PASSAGE:
** Begin **

Pierre De Bané,  (August 2, 1938 – January 9, 2019) was a Canadian senator.  He was the first Palestinian and the first person of Middle Eastern descent to be elected to the House of Commons of Canada in Matane and next Matapédia—Matane, and was a member of the Canadian Cabinet.

Early life and education
De Bané was born in Haifa, Palestine. His family then immigrated to Canada in 1947 to escape the looming war, and settled in Quebec. De Bané studied at Séminaire Saint-Joseph de Trois-Rivières, Collège Saint-Alexandre, University of Quebec and from law at Laval University.

Political career
He was first elected to the House of Commons of Canada in the 1968 general election, and served as a Member of Parliament for sixteen years.

** End **

PROVIDED MATERIAL:
** Begin **

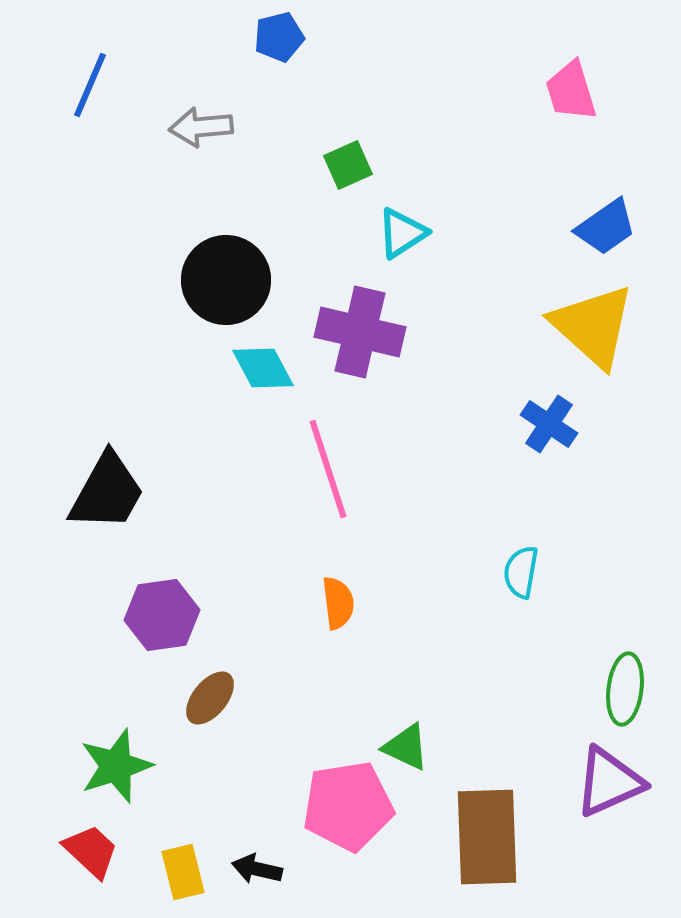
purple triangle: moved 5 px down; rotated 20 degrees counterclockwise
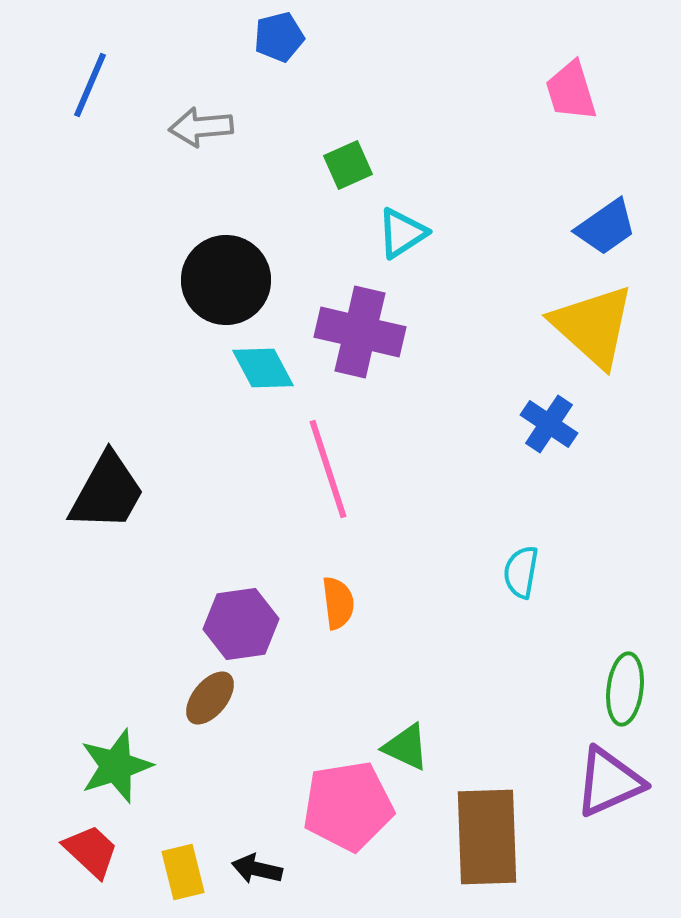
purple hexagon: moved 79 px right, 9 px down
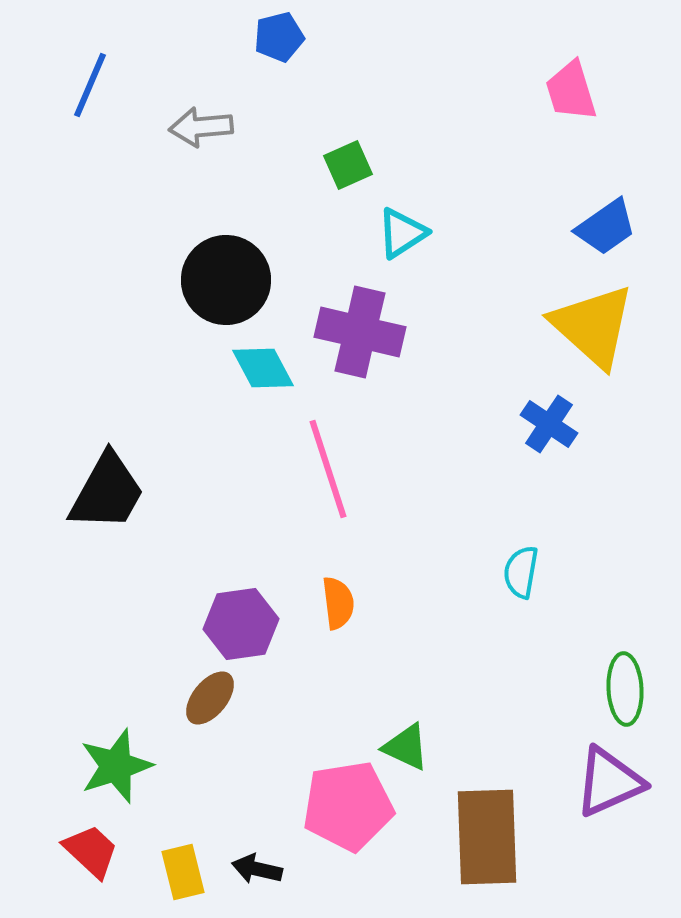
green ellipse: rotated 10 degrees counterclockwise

** End **

AIM:
Continue the passage on Pierre De Bané from its last sentence. None of the data is needed here.

RESULT:
In 1978, Prime Minister Pierre Trudeau appointed De Bané to the Canadian Cabinet as the Minister of Supply and Services. He joined the opposition bench when the Liberals lost the 1979 election, but was reappointed to the Cabinet as the Minister of Regional Economic Expansion when the Liberals returned to power in 1980 election.

In 1982, De Bané became Minister of State for External Relations and, eight months later, he became the Minister of Fisheries and Oceans. De Bané was named to the Senate by Trudeau days before he retired as Prime Minister.

De Bané was active on numerous Senate committees, particularly those dealing with fisheries, foreign affairs, and legal affairs and was also active in public life on the issue of Palestinian refugees.

He retired from the Senate upon turning 75 on August 2, 2013, and died on January 9, 2019, at the age of 80.

Archives 
There is a Pierre de Bané fonds at Library and Archives Canada.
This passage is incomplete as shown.